There’s more drama in bioinformatics this past month, as Lior Pachter, with his student Nicolas Bray, published a series of blog posts eviscerating, among other work, Feizl et al.’s recent paper on network deconvolution. Lior alleges that the paper’s methods are not reproducible; that its mathematical techniques are both different and less generally useful than the authors claim; and that a supplementary figure was deceptively and silently changed.
The community has, unsurprisingly, reacted. My Twitter feed lit up with links, cheers, and boos; the authors responded; Pachter and Bray responded in turn; the posts accumulated dozens of comments; and many people are still talking.

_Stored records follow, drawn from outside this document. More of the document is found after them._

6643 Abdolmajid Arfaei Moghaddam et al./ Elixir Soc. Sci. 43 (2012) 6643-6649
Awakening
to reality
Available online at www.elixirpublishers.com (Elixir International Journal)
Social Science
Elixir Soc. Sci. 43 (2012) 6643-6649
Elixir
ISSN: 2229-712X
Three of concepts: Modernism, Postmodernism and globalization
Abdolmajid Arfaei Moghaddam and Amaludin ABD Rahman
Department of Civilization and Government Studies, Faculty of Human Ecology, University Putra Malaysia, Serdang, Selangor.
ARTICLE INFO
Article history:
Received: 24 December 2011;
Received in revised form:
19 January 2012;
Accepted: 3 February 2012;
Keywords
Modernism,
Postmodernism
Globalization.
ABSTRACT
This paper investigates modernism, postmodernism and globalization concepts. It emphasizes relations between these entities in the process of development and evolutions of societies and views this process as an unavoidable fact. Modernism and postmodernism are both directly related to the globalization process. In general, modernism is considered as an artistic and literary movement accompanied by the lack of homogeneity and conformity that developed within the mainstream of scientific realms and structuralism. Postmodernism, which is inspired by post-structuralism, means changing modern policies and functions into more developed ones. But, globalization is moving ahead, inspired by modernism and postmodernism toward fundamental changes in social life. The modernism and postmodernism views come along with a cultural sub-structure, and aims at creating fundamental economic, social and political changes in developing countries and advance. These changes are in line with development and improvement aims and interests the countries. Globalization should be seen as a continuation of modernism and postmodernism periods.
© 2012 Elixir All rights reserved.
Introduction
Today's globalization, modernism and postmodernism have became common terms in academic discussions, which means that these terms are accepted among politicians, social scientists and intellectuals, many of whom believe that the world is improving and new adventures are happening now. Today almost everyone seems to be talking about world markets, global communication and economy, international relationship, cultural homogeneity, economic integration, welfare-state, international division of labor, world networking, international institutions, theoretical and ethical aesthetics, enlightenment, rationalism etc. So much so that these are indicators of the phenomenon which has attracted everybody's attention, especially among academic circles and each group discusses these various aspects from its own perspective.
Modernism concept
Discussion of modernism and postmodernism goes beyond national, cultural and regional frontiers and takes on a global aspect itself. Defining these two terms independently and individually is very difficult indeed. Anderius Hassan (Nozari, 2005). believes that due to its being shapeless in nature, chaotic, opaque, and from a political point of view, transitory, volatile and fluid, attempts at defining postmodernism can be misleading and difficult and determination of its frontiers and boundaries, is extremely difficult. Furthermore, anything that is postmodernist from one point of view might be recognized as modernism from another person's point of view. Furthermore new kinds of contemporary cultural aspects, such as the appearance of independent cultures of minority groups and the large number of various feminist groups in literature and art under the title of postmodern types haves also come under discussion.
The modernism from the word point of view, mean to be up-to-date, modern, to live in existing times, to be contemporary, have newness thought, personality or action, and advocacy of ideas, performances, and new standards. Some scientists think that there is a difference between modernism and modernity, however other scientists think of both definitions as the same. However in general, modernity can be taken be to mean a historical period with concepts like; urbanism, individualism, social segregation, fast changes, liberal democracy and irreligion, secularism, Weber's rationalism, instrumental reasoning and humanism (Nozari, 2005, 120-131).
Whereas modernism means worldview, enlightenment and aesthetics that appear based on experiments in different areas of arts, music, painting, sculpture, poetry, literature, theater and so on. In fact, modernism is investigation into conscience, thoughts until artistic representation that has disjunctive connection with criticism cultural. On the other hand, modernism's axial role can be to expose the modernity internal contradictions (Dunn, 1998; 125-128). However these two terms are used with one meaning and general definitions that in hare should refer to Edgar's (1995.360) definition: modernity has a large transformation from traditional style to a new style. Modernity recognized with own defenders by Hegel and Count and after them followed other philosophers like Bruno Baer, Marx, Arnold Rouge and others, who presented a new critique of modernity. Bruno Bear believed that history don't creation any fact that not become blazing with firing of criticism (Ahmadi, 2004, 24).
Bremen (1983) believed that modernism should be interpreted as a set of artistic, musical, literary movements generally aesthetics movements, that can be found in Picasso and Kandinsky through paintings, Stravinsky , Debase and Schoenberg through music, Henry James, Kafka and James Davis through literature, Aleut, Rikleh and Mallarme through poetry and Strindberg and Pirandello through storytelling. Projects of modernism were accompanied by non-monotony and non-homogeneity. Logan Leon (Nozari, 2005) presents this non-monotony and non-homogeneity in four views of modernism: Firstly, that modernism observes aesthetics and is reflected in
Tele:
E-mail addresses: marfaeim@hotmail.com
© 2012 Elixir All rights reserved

What should we make of all this?
That’s a hard question, so I’ll start with an easier one: what should I make of all this? I might be a relevant case study here, if we’re thinking about how people read Lior. My undergraduate degree is in math, my graduate studies are in ancient philosophy, and I’m self-taught in computer stuff. I also spent some time as a math textbook editor while I played poker semiprofessionally. I was surprised, and a bit humbled, to learn that I could do productive work that advanced bioinformatics. It wasn’t so much that I could contribute but that I could do so scientifically: After a crash course in biology and some time playing with SAMtools and other popular software, my training in math, statistics, and epistemology put me in a position to teach biology Ph.D.s something–and teach them not just about math but about biology.
What’s important is that this isn’t happening because I’m some gifted polymath. It’s happening because the field of bioinformatics is a certain way. Although it’s common to express excitement about the interdisciplinary nature of the field (perhaps in the first thirty seconds of a conference presentation), I’m not sure we properly appreciate the extent of the field’s diversity, or its consequences.

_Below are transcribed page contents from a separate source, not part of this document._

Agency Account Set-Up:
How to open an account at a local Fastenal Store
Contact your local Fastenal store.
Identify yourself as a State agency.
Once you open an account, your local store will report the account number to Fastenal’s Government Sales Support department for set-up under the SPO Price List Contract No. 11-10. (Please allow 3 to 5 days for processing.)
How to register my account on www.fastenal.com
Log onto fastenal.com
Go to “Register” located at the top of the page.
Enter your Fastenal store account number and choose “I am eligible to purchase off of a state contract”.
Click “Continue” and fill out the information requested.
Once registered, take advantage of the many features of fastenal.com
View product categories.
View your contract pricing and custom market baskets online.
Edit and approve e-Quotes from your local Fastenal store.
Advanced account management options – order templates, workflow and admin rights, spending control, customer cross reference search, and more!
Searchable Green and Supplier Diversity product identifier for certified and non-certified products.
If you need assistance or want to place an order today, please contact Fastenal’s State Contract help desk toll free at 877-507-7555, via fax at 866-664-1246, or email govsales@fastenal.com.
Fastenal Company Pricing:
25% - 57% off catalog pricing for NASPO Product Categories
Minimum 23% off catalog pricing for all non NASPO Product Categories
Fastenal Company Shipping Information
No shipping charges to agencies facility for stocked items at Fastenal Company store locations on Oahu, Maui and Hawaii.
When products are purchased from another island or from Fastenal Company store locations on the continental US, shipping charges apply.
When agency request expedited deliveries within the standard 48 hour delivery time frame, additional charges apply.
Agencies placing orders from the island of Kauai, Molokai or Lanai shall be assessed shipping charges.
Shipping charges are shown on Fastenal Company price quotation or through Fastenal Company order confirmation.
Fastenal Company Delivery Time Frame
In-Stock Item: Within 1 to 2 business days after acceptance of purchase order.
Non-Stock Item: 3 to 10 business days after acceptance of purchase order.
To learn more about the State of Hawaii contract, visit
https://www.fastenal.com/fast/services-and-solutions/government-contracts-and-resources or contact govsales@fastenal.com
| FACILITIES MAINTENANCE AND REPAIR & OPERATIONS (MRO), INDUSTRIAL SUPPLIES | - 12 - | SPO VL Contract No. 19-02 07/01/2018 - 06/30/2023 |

One such consequence brings us back to Lior. So much of the commentary has been about Lior’s manners: are he and Nicolas too brash? Was it appropriate for them to call fraud? Shouldn’t he be gentler–or, perhaps, is an aggressive stance appropriate for a gadfly?

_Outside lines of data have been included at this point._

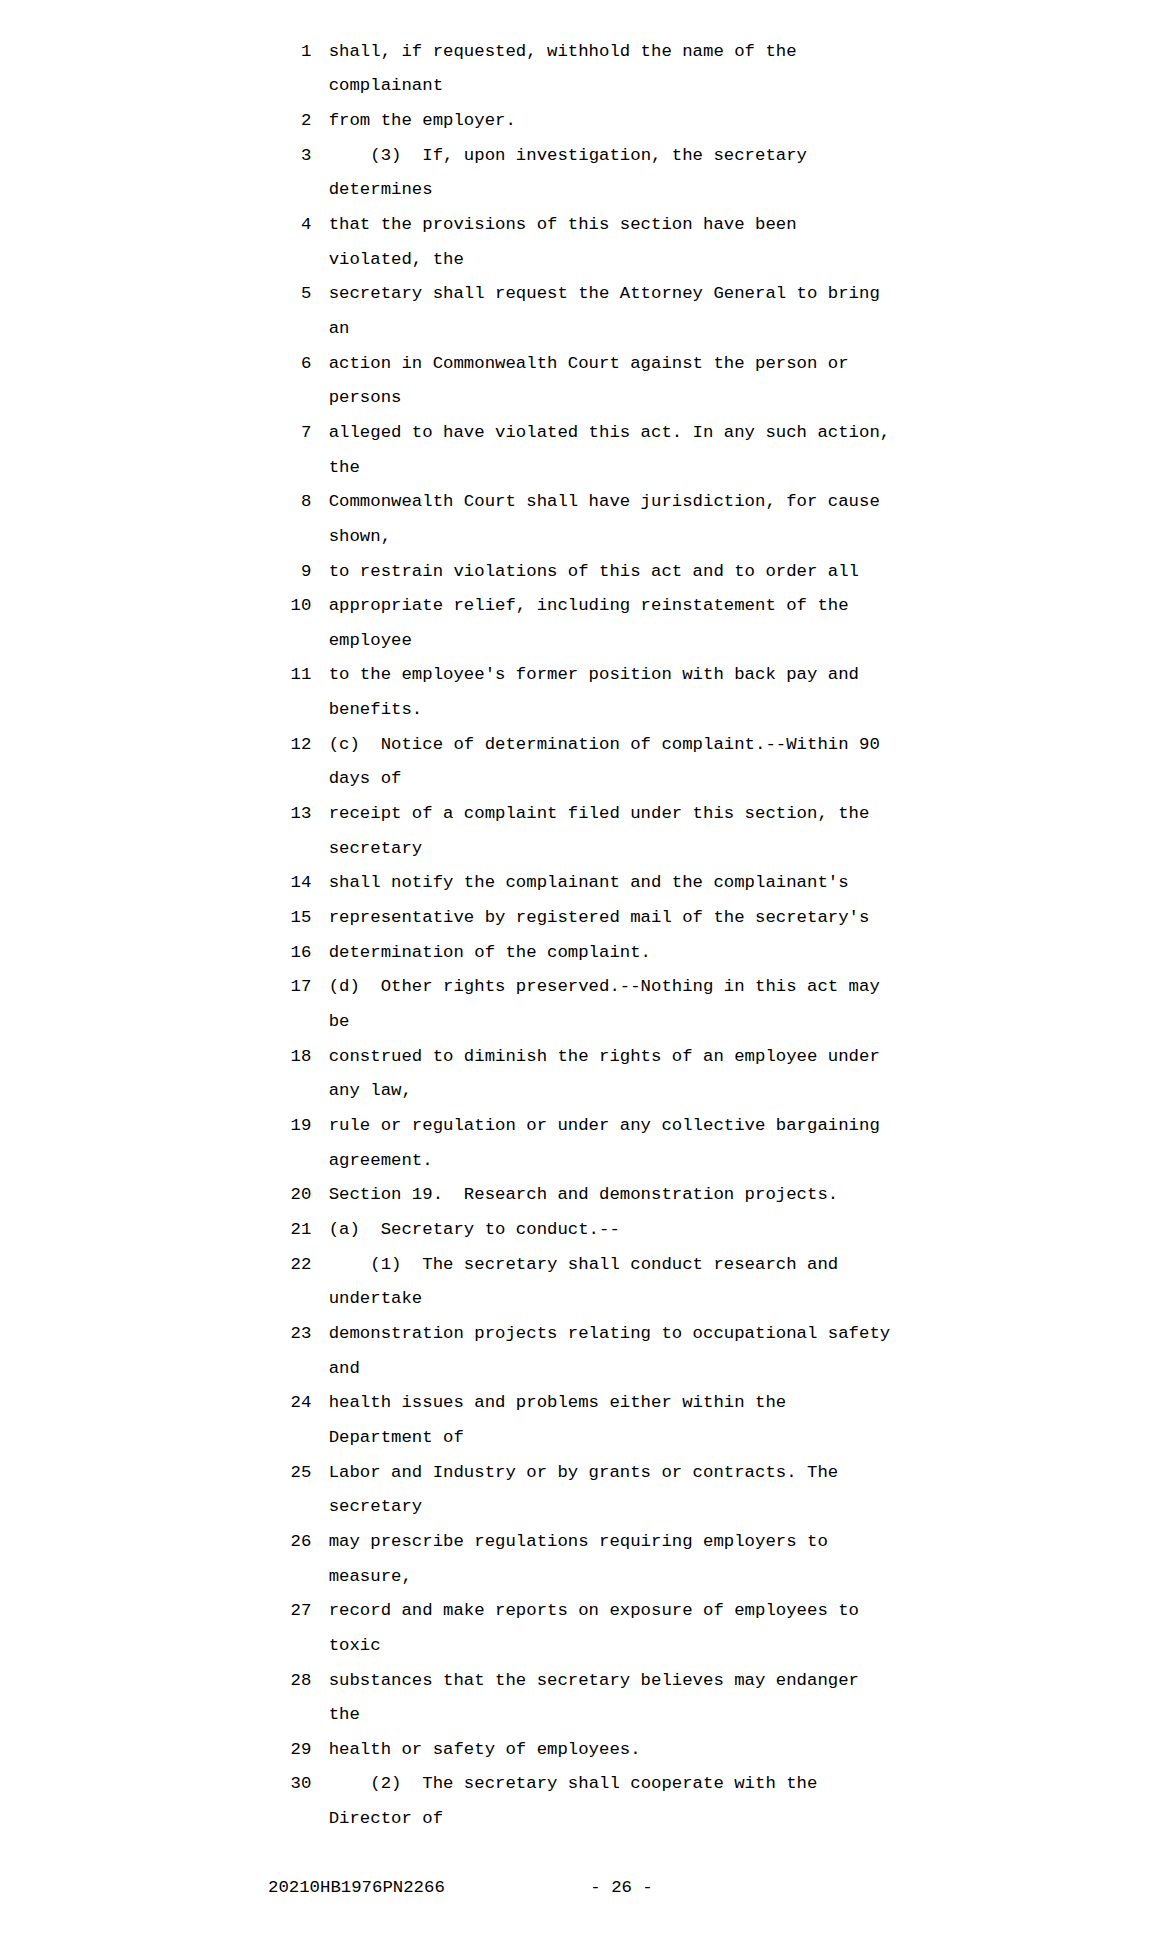shall, if requested, withhold the name of the complainant
from the employer.
(3) If, upon investigation, the secretary determines
that the provisions of this section have been violated, the
secretary shall request the Attorney General to bring an
action in Commonwealth Court against the person or persons
alleged to have violated this act. In any such action, the
Commonwealth Court shall have jurisdiction, for cause shown,
to restrain violations of this act and to order all
appropriate relief, including reinstatement of the employee
to the employee's former position with back pay and benefits.
(c) Notice of determination of complaint.--Within 90 days of
receipt of a complaint filed under this section, the secretary
shall notify the complainant and the complainant's
representative by registered mail of the secretary's
determination of the complaint.
(d) Other rights preserved.--Nothing in this act may be
construed to diminish the rights of an employee under any law,
rule or regulation or under any collective bargaining agreement.
Section 19. Research and demonstration projects.
(a) Secretary to conduct.--
(1) The secretary shall conduct research and undertake
demonstration projects relating to occupational safety and
health issues and problems either within the Department of
Labor and Industry or by grants or contracts. The secretary
may prescribe regulations requiring employers to measure,
record and make reports on exposure of employees to toxic
substances that the secretary believes may endanger the
health or safety of employees.
(2) The secretary shall cooperate with the Director of
20210HB1976PN2266 - 26 -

Surely some of this discussion is due to the approach Lior chose. I’d like to suggest that much of it, however, is happening because almost nobody really understands all of the issues involved. I certainly don’t: I’ve got some of the relevant graph theory chops and training in algorithms and software design; a solid background in epistemology helps too. But I only know the basics of biological regulatory networks, and I note with shame that my linear algebra is a little rusty. I’m simply not qualified to fully judge Pachter and Bray’s critique–or the original papers. Most of my colleagues (both here at Seven Bridges and elsewhere in the field) are similarly positioned: the experts in regulation would need to do work in statistics or graph theory or both. Perhaps we could do a good review of the situation if we all worked together, but none of us working alone, or even casually consulting our colleagues, could thoroughly assess the situation. The scientific community is assessing manners, I think, because so many of us are in a better position to comment on those than on the science.
Our time in science
It’s fitting that this is happening as math proofs too big for any human to check are also in the news, and we ought to wonder whether this is simply how future science will be. (I was sensitized to these issues by Tyler Cowen, the economist and futurist from George Mason, who discussed the future inscrutability of science in Average is Over.) This is an under-appreciated lesson of the debate: it is being shaped by the fact that the paper, unlike a calculus test or even the analysis of a western blot, is something that almost none of us can independently assess.
The culture of bioinformatics, and specifically the practices surrounding the assessment of research, will adjust to its unprecedented multidisciplinarity and relative inscrutability. This is both inevitable and healthy. It would be a shame, though, if these adjustments limit us to debates about manners. We ought to cultivate the skill of using our expertise to evaluate research to the extent we can. Although good scientists are trained not to judge what they don’t understand, neither should they be over-modest by remaining totally silent whenever they understand something only partially. Given how often each of us will be in a state of partial understanding, that sort of modesty will increasingly force one into long silences.
From a more corporate point of view, this state of affairs affects how my colleagues and I build things at Seven Bridges. For a while I’ve championed tools that facilitate transparency and reproducibility. Current events reaffirm these beliefs but also make me appreciate the facilitation of division of labor. Of course, transparency and reproducibility themselves encourage division of labor, as they allow a community of diverse experts to assess and replicate (or not) a given finding–but having a broad array of tools and data available in a cloud environment encourages one to think about scientific research in a modular way. It makes it easy to test and assess those tools and data individually or in small combinations–or, indeed, to defer such assessments to those who know more than you do about a specific subject.
It isn’t strictly necessary to use a cloud platform–ours or anyone else’s–to achieve these valuable effects in genomic and bioinformatic research. But in an era when the Broad Institute has trouble running Cufflinks, I find myself thrilled (if a little daunted) by the future of the field, and increasingly confident that by doing the work I do, I’m on the right side of history.